Annunciation Cathedral Kharkiv
The Annunciation Cathedral is the most beautiful temple in Kharkiv – one of the largest cities in Ukraine and its former capital. The history of the cathedral dates back to the 17th century when it was not a monumental cathedral, but a small wooden church. In its current form, it was rebuilt only in 1789. The temple impresses with its solemnity, rich in interior decoration. The walls of the Annunciation Cathedral are painted by great Russian and Ukrainian artists. This temple is a favorite attraction for tourists not without good reason.
Mirror Stream Fountain
The fountain “Zerkal’naya Struya” (The Mirror Stream) is one of the most outstanding architectural constructions in Kharkov and is under protection of UNESCO. This arbor and fountain are on Sums'ka street in the Victory park in front of Kharkiv National Academic Opera and Ballet Theater.

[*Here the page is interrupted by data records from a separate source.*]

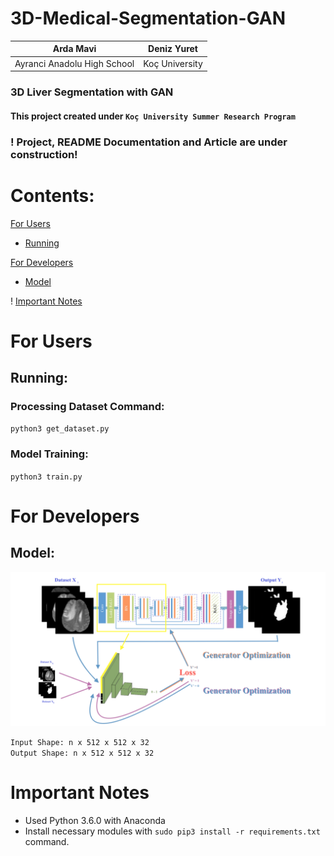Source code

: # 3D-Medical-Segmentation-GAN

|Arda Mavi|Deniz Yuret|
|:-:|:-:|
|Ayranci Anadolu High School|Koç University|

### 3D Liver Segmentation with GAN

#### This project created under `Koç University Summer Research Program`

### ! Project, README Documentation and Article are under construction!

# Contents:
[For Users](#for-users)
- [Running](#running)

[For Developers](#for-developers)
- [Model](#model)

! [Important Notes](#important-notes)

# For Users

## Running:

### Processing Dataset Command:
`python3 get_dataset.py`

### Model Training:
`python3 train.py`

# For Developers

## Model:
<img src="Assets/Model.png" width="600">

`Input Shape: n x 512 x 512 x 32`<br/>
`Output Shape: n x 512 x 512 x 32`

# Important Notes
- Used Python 3.6.0 with Anaconda
- Install necessary modules with `sudo pip3 install -r requirements.txt` command.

It's considered as one of the symbols and main attractions of Kharkov.
According to the official version this fountain, “The Mirror Stream”, was built in 1947 by architect Korzh in honor of the victory in World War II. By the way, not many people know that this fountain isn’t unique. This is the copy of the fountain in Kislovodsk (“Altanka”). The city legend says that “The Mirror Stream” was built by one of the high-ranking Soviet official for his young lover in memory of their holiday. The fountain is one of the best architectural monuments of Kharkiv and it's listed in the Encyclopedia UNESCO. Behind the fountain there's a small park which is very pleasant for a walk, to sit on a bench, or have business meeting.
Now it's surrounded by small picturesque public garden, there is a pavilion from under which a mirror stream is flowing. In front of the fountain there is a beautiful ground with a flower bed, and behind it you will find romantic pond of irregular shape.
The Mirror Stream is one of the most favorite places of kharkovians to meet and rest, and on Fridays and Saturdays this is where newlyweds come to take wedding pictures. They often have to wait in a line, one couple at the time... May it rain or be dreadfully hot outside..
As far of sightseeing, this one is really entertaining. Get yourself a sandwich, sit on a bench and do some people watching for the rest of the day. You won't be disappointed.
Taras Shevchenko Monument
One of symbols of Kharkiv and its main attractions is the monument to the outstanding Ukrainian poet and writer, artist Taras Shevchenko. It's considered to be the best monument to Shevchenko in the world and this is one of the seven wonders of Kharkiv. The monument is in the city center, in the garden that has the same name – Shevchenko Garden. Along with the landscape and Kharkiv architecture they form a unified ensemble. The total height of the monument is more than 16 meters, and the statue of Kobzar made of gray (originally black) labradorite is 4.5 meters.
Since the opening celebration of the monument took place on March 24, 1935, the interpretation of Taras Shevchenko's personality was Soviet (as a revolutionary poet, writer, an ideological fighter for the bright future of the people). The style of sculpture combines Socialist Realism and Stalinist Baroque. The authors of the monument are sculptor Matthew Manizer and architect Joseph Langbard. Unified multidisciplinary composition of the monument should be viewed in several stages. The monument is the original architectural spiral with triangular column with Shevchenko on a pedestal, around which there were placed in a circle 16 frozen in the movement statues, representing the working people in the fight for their rights and freedoms.
The statue of Kobzar is full of dynamic. Laconic forms represent the style of constructivism. Exaggerated folds of clothing, work with large planes creates the effect of power and fight. The sculptures surrounding the pedestal are made of dark bronze and are two times smaller than the figure of Shevchenko. According to author’s idea, this composition should be viewed from a small distance, starting with “Catherine” and then move counter-clockwise. Let’s divide all the figures into three sketches. The first is a collection of "rebellious" characters from T. Shevchenko’s works. This includes 'Kateryna’ from the poem with the same name (‘peasant with a baby’, symbolizing the image of a single mother), "Dying Gaydamak", "Gaydamak with a scythe," "Tearing shackles" from the poem "Haydamaky" telling about events of Cossack peasant uprising in 1768 in Right-Bank Ukraine, "Bound Zaporozhets," "Peasant Woman", "bearing a millstone," "soldier-recruit".
The second figure includes participants of the Russian Revolution: "Worker with a flag", "Student", "Worker with a rifle," "Sailor," "Red Army soldier". The third represents the changes occurred after the revolutions in the Soviet Union: "The peasant," "Miner," "Woman with a book." And finally we have to mention that every year the number of Kharkovians is growing more and more. Why would we mentioned this, you may ask? The fact is that every visitor of the ensemble tries to find (and finds?) the hidden tractor wheel from first farms between the statues of the ensemble. They say that the one who is able to find the wheel will find his/her soul mate and remains in Kharkiv permanently.